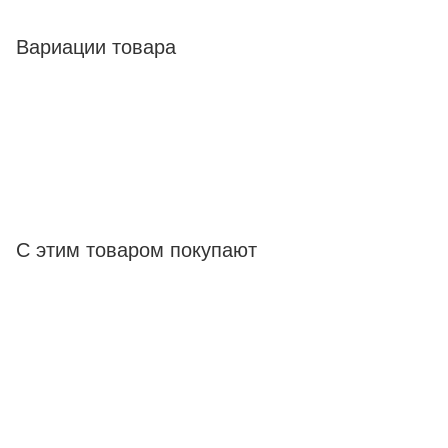
Вариации товара
С этим товаром покупают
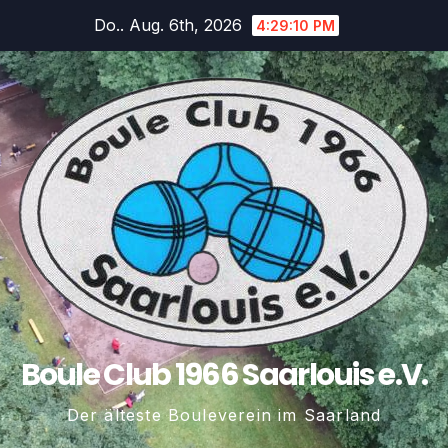
Zum
Do.. Aug. 6th, 2026
4:29:11 PM
Inhalt
springen
Boule Club 1966 Saarlouis e.V.
Der älteste Bouleverein im Saarland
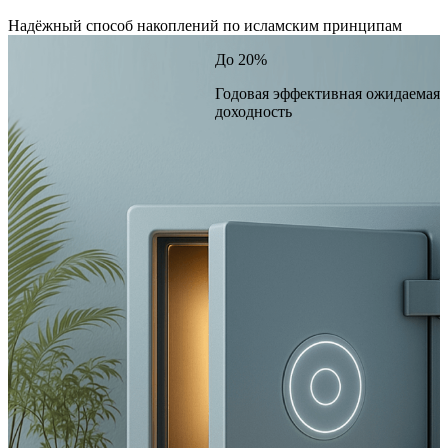
Надёжный способ накоплений по исламским принципам
До 20%
Годовая эффективная ожидаемая
доходность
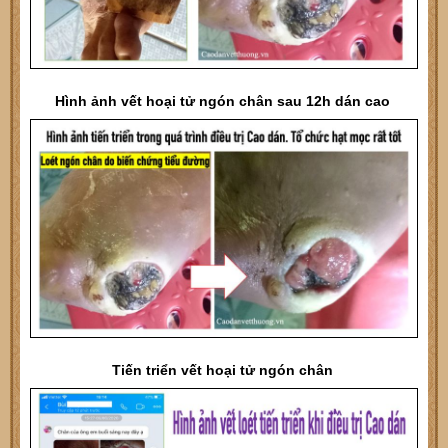
Hình ảnh vết hoại tử ngón chân sau 12h dán cao
Tiến triển vết hoại tử ngón chân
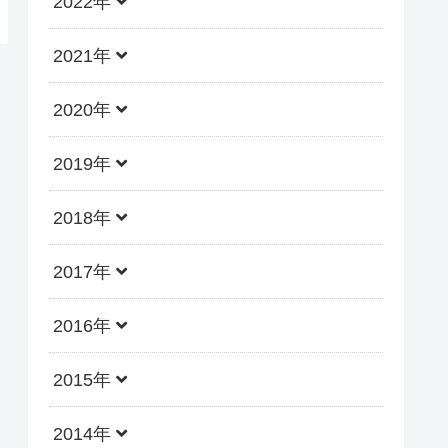
2022年
2021年
2020年
2019年
2018年
2017年
2016年
2015年
2014年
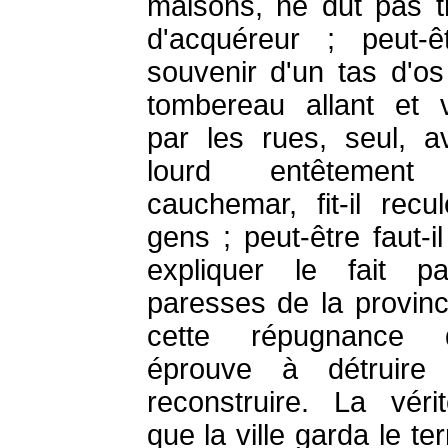
maisons, ne dut pas t
d'acquéreur ; peut-ê
souvenir d'un tas d'os
tombereau allant et 
par les rues, seul, a
lourd entêtement
cauchemar, fit-il recul
gens ; peut-être faut-il
expliquer le fait p
paresses de la provinc
cette répugnance qu
éprouve à détruire
reconstruire. La véri
que la ville garda le ter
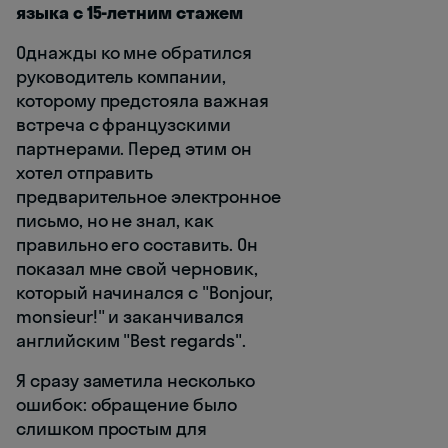
языка с 15-летним стажем
Однажды ко мне обратился
руководитель компании,
которому предстояла важная
встреча с французскими
партнерами. Перед этим он
хотел отправить
предварительное электронное
письмо, но не знал, как
правильно его составить. Он
показал мне свой черновик,
который начинался с "Bonjour,
monsieur!" и заканчивался
английским "Best regards".
Я сразу заметила несколько
ошибок: обращение было
слишком простым для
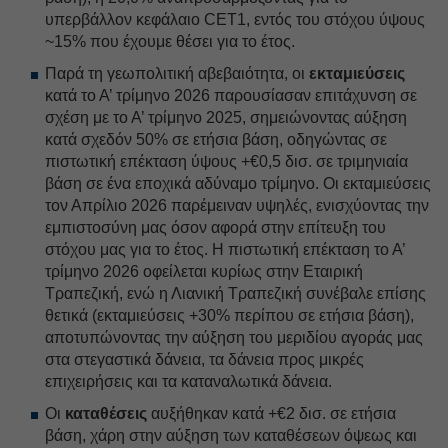
υπερβάλλον κεφάλαιο CET1, εντός του στόχου ύψους
~15% που έχουμε θέσει για το έτος.
Παρά τη γεωπολιτική αβεβαιότητα, οι
εκταμιεύσεις
κατά το Α’ τρίμηνο 2026 παρουσίασαν επιτάχυνση σε
σχέση με το Α’ τρίμηνο 2025, σημειώνοντας αύξηση
κατά σχεδόν 50% σε ετήσια βάση, οδηγώντας σε
πιστωτική επέκταση ύψους +€0,5 δισ. σε τριμηνιαία
βάση σε ένα εποχικά αδύναμο τρίμηνο. Οι εκταμιεύσεις
τον Απρίλιο 2026 παρέμειναν υψηλές, ενισχύοντας την
εμπιστοσύνη μας όσον αφορά στην επίτευξη του
στόχου μας για το έτος. Η πιστωτική επέκταση το Α’
τρίμηνο 2026 οφείλεται κυρίως στην Εταιρική
Τραπεζική, ενώ η Λιανική Τραπεζική συνέβαλε επίσης
θετικά (εκταμιεύσεις +30% περίπου σε ετήσια βάση),
αποτυπώνοντας την αύξηση του μεριδίου αγοράς μας
στα στεγαστικά δάνεια, τα δάνεια προς μικρές
επιχειρήσεις και τα καταναλωτικά δάνεια.
Οι
καταθέσεις
αυξήθηκαν κατά +€2 δισ. σε ετήσια
βάση, χάρη στην αύξηση των καταθέσεων όψεως και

#####

● EXERCISE GOAL
Output every entry verbatim but skip the pictures.

● ANSWER SPACE
Вариации товара
С этим товаром покупают
Zum
Do.. Aug. 6th, 2026
4:29:11 PM
Inhalt
springen
Boule Club 1966 Saarlouis e.V.
Der älteste Bouleverein im Saarland
Надёжный способ накоплений по исламским принципам
До 20%
Годовая эффективная ожидаемая
доходность
Hình ảnh vết hoại tử ngón chân sau 12h dán cao
Tiến triển vết hoại tử ngón chân
2022年
2021年
2020年
2019年
2018年
2017年
2016年
2015年
2014年
maisons, ne dut pas t
d'acquéreur ; peut-ê
souvenir d'un tas d'os
tombereau allant et 
par les rues, seul, a
lourd entêtement
cauchemar, fit-il recul
gens ; peut-être faut-il
expliquer le fait p
paresses de la provinc
cette répugnance qu
éprouve à détruire
reconstruire. La véri
que la ville garda le ter
языка с 15-летним стажем
Однажды ко мне обратился
руководитель компании,
которому предстояла важная
встреча с французскими
партнерами. Перед этим он
хотел отправить
предварительное электронное
письмо, но не знал, как
правильно его составить. Он
показал мне свой черновик,
который начинался с "Bonjour,
monsieur!" и заканчивался
английским "Best regards".
Я сразу заметила несколько
ошибок: обращение было
слишком простым для
υπερβάλλον κεφάλαιο CET1, εντός του στόχου ύψους
~15% που έχουμε θέσει για το έτος.
Παρά τη γεωπολιτική αβεβαιότητα, οι
εκταμιεύσεις
κατά το Α’ τρίμηνο 2026 παρουσίασαν επιτάχυνση σε
σχέση με το Α’ τρίμηνο 2025, σημειώνοντας αύξηση
κατά σχεδόν 50% σε ετήσια βάση, οδηγώντας σε
πιστωτική επέκταση ύψους +€0,5 δισ. σε τριμηνιαία
βάση σε ένα εποχικά αδύναμο τρίμηνο. Οι εκταμιεύσεις
τον Απρίλιο 2026 παρέμειναν υψηλές, ενισχύοντας την
εμπιστοσύνη μας όσον αφορά στην επίτευξη του
στόχου μας για το έτος. Η πιστωτική επέκταση το Α’
τρίμηνο 2026 οφείλεται κυρίως στην Εταιρική
Τραπεζική, ενώ η Λιανική Τραπεζική συνέβαλε επίσης
θετικά (εκταμιεύσεις +30% περίπου σε ετήσια βάση),
αποτυπώνοντας την αύξηση του μεριδίου αγοράς μας
στα στεγαστικά δάνεια, τα δάνεια προς μικρές
επιχειρήσεις και τα καταναλωτικά δάνεια.
Οι
καταθέσεις
αυξήθηκαν κατά +€2 δισ. σε ετήσια
βάση, χάρη στην αύξηση των καταθέσεων όψεως και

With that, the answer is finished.